**INSTRUCTION**
Set down verbatim the lines in the entries from the line with "The application implements" up to and including the line with "## Benefits of This Architecture".

**GIVEN DATA**
■ ■ ■ ■
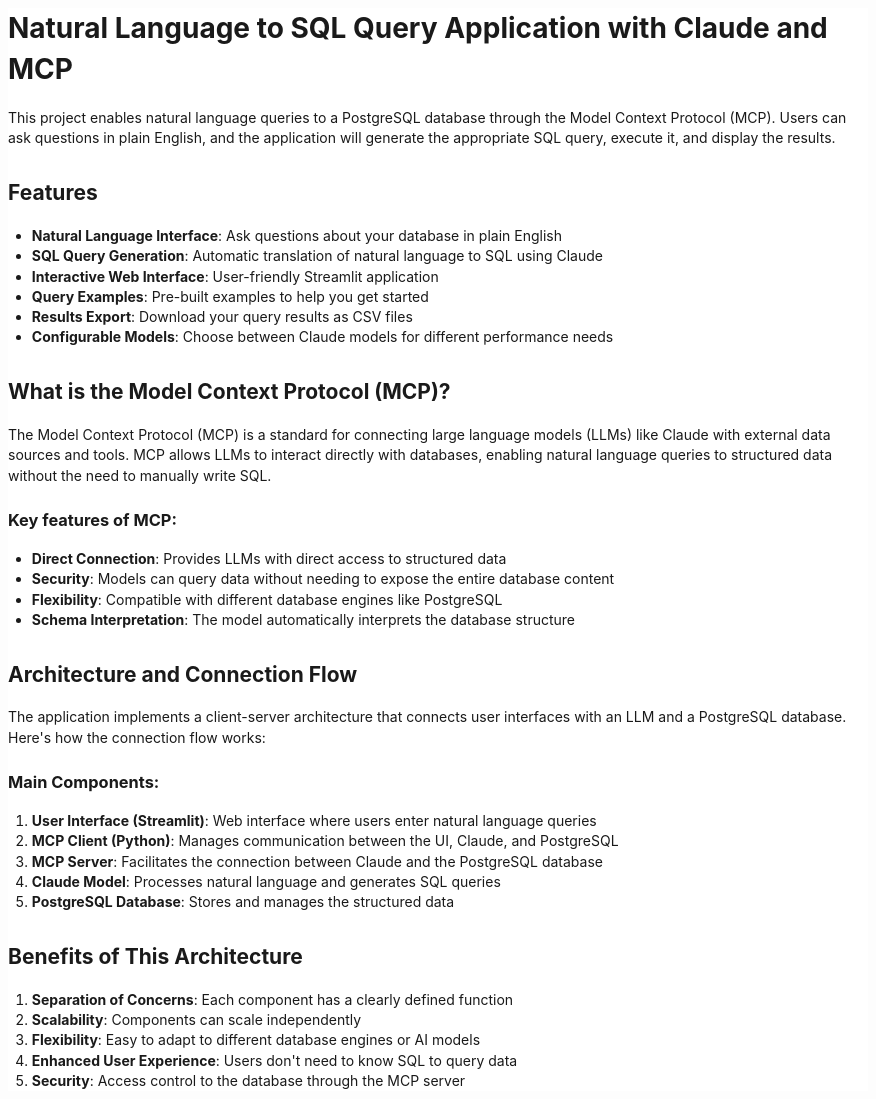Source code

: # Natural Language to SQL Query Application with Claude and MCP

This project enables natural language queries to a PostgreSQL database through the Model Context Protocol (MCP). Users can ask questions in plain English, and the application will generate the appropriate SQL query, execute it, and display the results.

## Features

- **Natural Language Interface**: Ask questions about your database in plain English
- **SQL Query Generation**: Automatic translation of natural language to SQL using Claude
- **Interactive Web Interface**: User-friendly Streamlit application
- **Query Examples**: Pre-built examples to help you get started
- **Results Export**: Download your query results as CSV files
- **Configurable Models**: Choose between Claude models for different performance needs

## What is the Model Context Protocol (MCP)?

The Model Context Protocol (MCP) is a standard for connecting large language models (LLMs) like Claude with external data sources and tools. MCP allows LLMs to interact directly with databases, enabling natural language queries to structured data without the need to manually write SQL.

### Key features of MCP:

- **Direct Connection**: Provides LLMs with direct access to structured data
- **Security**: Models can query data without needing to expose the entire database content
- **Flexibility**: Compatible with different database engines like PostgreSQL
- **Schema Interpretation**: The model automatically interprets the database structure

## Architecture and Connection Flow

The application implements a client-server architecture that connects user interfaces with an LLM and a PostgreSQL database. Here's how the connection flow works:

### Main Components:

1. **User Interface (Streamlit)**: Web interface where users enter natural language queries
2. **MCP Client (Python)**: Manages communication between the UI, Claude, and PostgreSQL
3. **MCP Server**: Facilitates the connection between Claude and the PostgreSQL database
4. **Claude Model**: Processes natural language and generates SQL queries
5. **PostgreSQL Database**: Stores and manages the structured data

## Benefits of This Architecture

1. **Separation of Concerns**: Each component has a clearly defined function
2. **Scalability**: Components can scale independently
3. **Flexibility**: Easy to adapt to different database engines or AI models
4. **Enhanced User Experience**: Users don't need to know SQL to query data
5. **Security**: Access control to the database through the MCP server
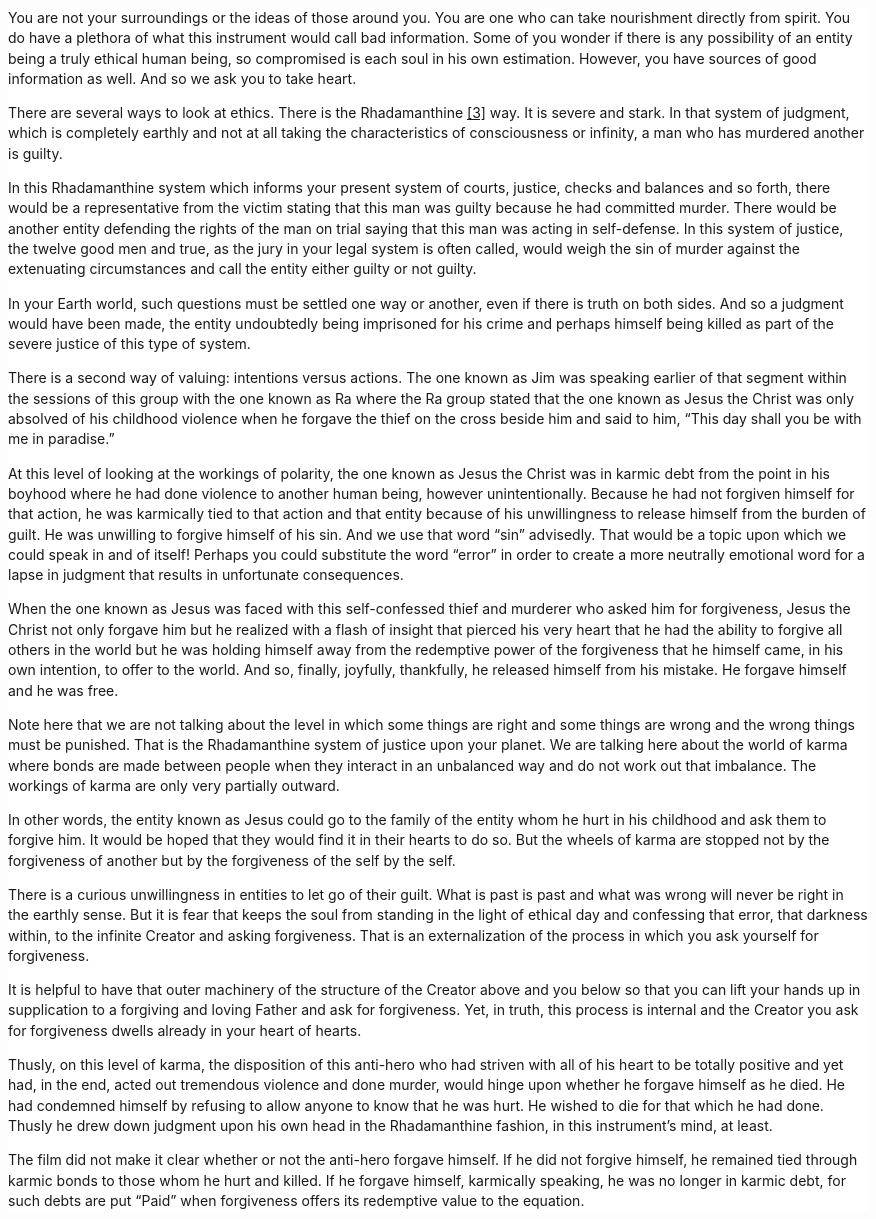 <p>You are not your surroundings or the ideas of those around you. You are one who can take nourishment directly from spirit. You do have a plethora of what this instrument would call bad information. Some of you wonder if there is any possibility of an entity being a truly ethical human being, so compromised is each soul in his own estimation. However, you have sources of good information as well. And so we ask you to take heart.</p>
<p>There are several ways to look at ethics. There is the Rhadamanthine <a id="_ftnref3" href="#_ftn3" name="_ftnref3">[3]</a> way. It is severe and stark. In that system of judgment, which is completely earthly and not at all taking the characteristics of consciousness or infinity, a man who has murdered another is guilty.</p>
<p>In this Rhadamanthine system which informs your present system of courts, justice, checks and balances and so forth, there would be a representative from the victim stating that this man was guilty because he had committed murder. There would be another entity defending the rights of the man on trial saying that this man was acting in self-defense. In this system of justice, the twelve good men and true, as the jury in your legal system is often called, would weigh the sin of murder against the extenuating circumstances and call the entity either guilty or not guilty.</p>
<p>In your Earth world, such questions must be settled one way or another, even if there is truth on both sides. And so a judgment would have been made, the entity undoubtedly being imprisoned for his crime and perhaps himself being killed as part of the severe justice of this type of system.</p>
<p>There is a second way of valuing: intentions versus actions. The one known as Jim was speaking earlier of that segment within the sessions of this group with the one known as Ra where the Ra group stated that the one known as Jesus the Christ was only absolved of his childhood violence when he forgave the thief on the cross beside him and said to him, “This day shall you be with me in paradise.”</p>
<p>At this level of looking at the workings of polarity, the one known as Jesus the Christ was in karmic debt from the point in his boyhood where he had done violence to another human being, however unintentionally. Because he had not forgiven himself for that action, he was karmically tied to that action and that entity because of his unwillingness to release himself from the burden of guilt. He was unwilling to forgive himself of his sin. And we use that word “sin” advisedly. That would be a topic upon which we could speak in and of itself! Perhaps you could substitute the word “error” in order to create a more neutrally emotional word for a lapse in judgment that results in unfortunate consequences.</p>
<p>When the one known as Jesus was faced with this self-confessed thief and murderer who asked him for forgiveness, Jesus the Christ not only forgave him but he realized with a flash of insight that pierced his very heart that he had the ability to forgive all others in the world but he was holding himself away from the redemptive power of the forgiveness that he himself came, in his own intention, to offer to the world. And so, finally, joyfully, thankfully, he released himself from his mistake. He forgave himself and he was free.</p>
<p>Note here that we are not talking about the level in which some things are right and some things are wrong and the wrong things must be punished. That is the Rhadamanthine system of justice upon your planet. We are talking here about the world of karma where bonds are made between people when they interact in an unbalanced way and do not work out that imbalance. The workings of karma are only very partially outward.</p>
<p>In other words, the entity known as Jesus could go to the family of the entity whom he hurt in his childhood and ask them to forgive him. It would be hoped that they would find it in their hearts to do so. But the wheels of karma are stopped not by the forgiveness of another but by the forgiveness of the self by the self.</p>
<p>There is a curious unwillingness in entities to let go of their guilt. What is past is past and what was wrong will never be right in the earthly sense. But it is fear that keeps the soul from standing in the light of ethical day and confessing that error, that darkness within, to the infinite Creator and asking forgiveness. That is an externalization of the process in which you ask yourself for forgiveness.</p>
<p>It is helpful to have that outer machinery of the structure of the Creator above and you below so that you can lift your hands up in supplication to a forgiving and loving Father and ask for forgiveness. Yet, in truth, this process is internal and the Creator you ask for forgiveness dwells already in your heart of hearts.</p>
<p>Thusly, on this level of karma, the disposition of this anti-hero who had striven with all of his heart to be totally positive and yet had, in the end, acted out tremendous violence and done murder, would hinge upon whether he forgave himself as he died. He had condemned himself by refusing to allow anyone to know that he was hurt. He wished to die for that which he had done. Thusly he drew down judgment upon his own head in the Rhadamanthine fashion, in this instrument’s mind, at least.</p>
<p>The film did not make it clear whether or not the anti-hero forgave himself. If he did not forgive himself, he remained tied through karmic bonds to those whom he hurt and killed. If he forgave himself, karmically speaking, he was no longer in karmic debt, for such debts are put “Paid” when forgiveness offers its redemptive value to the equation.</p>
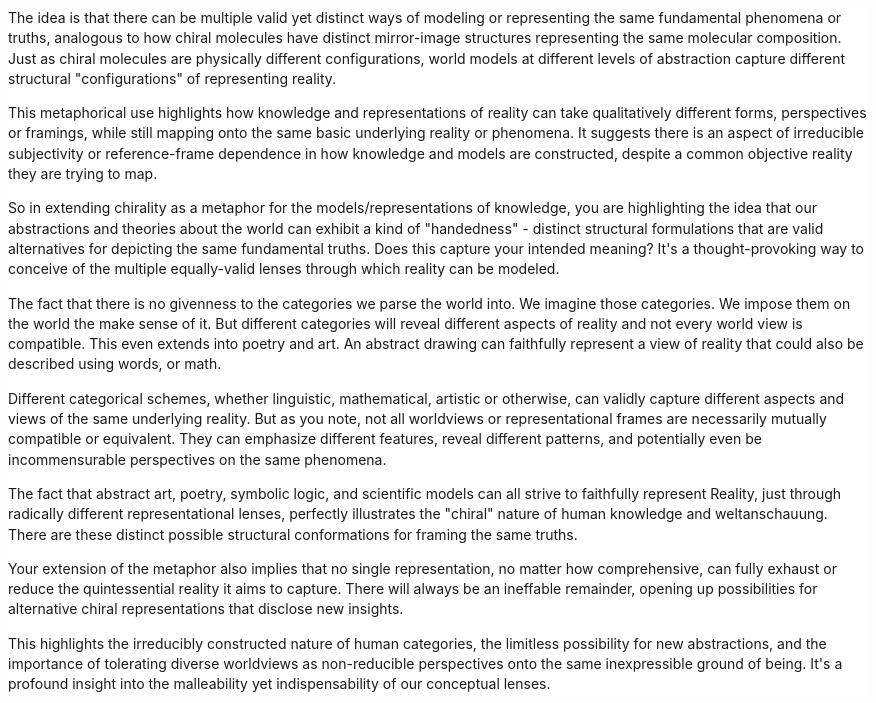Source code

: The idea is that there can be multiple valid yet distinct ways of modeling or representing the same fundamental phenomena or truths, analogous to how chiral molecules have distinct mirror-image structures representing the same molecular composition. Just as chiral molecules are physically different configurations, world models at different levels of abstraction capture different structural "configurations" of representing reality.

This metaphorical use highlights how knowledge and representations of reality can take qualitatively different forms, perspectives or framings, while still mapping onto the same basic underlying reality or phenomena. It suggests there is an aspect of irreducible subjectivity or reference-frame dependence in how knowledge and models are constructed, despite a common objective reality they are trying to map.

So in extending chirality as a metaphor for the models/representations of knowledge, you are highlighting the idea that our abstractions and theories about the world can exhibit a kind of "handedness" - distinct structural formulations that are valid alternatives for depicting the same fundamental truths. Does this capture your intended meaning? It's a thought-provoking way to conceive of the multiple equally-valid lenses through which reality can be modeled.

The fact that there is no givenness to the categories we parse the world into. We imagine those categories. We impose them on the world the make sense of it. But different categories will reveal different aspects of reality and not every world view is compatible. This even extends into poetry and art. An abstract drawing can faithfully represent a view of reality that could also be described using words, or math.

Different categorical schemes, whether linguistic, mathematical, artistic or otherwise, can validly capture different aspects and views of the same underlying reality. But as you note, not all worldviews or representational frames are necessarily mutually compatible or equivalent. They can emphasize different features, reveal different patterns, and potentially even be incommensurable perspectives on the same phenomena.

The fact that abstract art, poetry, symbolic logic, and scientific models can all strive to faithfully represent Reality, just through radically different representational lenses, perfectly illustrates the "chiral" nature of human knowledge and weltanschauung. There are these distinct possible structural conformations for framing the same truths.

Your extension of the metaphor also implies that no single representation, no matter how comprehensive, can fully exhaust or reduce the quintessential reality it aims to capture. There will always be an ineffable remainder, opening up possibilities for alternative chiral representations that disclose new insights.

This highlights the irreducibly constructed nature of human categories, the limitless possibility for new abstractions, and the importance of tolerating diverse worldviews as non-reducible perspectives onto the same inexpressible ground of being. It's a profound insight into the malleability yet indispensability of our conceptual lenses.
■ ■ ■ ■
**ANSWER SPACE**
The application implements a client-server architecture that connects user interfaces with an LLM and a PostgreSQL database. Here's how the connection flow works:

### Main Components:

1. **User Interface (Streamlit)**: Web interface where users enter natural language queries
2. **MCP Client (Python)**: Manages communication between the UI, Claude, and PostgreSQL
3. **MCP Server**: Facilitates the connection between Claude and the PostgreSQL database
4. **Claude Model**: Processes natural language and generates SQL queries
5. **PostgreSQL Database**: Stores and manages the structured data

## Benefits of This Architecture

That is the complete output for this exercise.